Le mythe de l’infériorité de l’assurance-santé Américaine

Le mythe le plus persistent invoqué par les étatistes pour justifier la médecine socialiste consiste à pointer les Américains du doigt et se plaindre qu’ils ne permettent pas aux défavorisés d’avoir accès à une assurance convenable. Pour assurer la santé de la population, il est donc présumé qu’il faut imposer une assurance publique pour tous.

Comme pratiquement tous les arguments étatistes, c’est un énorme mensonge.

La Blue Cross Blue Shield Association, des États-Unis, a examiné les rapports de propagande activiste. Un subséquent article de Heartland Institute sur le sujet révèle que sur les 41 millions d’Américains qui sont dit non-assurés :

* 14 millions sont éligibles au Médicaid,
* 15 millions font plus que 50000$ par année,
* 5.7 millions sont assurés de façon intermittante.

Des 6.3 millions restants, la vaste majorité réside dans des états qui sont la cible d’immigration illégale (Californie, Texas, New York).
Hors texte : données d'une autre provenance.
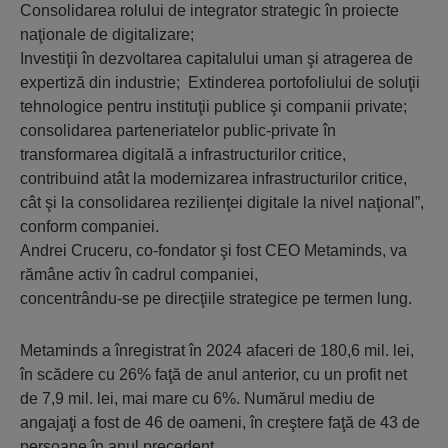
Consolidarea rolului de integrator strategic în proiecte
naţionale de digitalizare;
Investiţii în dezvoltarea capitalului uman şi atragerea de
expertiză din industrie; Extinderea portofoliului de soluţii
tehnologice pentru instituţii publice şi companii private;
consolidarea parteneriatelor public-private în
transformarea digitală a infrastructurilor critice,
contribuind atât la modernizarea infrastructurilor critice,
cât şi la consolidarea rezilienţei digitale la nivel naţional”,
conform companiei.
Andrei Cruceru, co-fondator şi fost CEO Metaminds, va
rămâne activ în cadrul companiei,
concentrându-se pe direcţiile strategice pe termen lung.
Metaminds a înregistrat în 2024 afaceri de 180,6 mil. lei,
în scădere cu 26% faţă de anul anterior, cu un profit net
de 7,9 mil. lei, mai mare cu 6%. Numărul mediu de
angajaţi a fost de 46 de oameni, în creştere faţă de 43 de
persoane în anul precedent.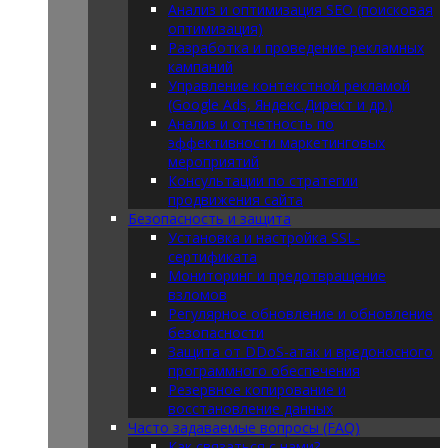
Анализ и оптимизация SEO (поисковая
оптимизация)
Разработка и проведение рекламных
кампаний
Управление контекстной рекламой
(Google Ads, Яндекс.Директ и др.)
Анализ и отчетность по
эффективности маркетинговых
мероприятий
Консультации по стратегии
продвижения сайта
Безопасность и защита
Установка и настройка SSL-
сертификата
Мониторинг и предотвращение
взломов
Регулярное обновление и обновление
безопасности
Защита от DDoS-атак и вредоносного
программного обеспечения
Резервное копирование и
восстановление данных
Часто задаваемые вопросы (FAQ)
Как связаться с нами?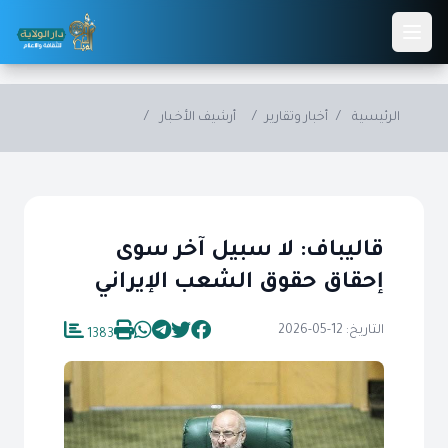
Skip to main conten
الرئيسية
/
أخبار وتقارير
/
أرشيف الأخـبار
/
قاليباف: لا سبيل آخر سوى
إحقاق حقوق الشعب الإيراني
التاريخ: 12-05-2026
1383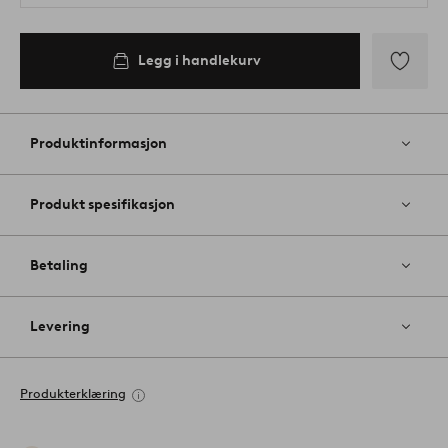
Legg i handlekurv
Legg
til
favoritter
Produktinformasjon
Produkt spesifikasjon
Betaling
Levering
Produkterklæring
Ce taux d’environ 2% est comparable à celui du Canada. Enfin, ce n’est pas surprenant, surtout considérant que l’Américain moyen a 50% plus de revenus que le Canadien moyen. Dans un système plus libre, les paiements forcés de taxes au Canada sont remplacés par la liberté de choisir un système d’assurance qui convient plus aux besoins.

J’ai déjà détaillé la supériorité du système américan en fait de listes d’attentes et de technologie sur ce site, alors nul besoin d’y revenir. Le canular des masses de non-assurés est le dernier argument, le dernier retranchement des étatistes, mais il est aisément défait avec ces statistiques.

Un récent article du NCPA nous indique aussi que la proportion de coûts médicaux payés par le client chute : de 50% en 1960, à 15% en 2001.

Évidemment, il y a une solution facile pour assurer la santé de tous les citoyens : offrir des remboursements de taxes pour combler les dépenses essentielles de santé de tous les citoyens, assurés ou non, en emploi ou non. Une telle solution, dans n’importe quel système ou pays, assurerait au delà de tout soupçon l’égalité que les étatistes veulent tant (au coût d’un système de santé qui fonctionne). Mais tel n’est pas leur but.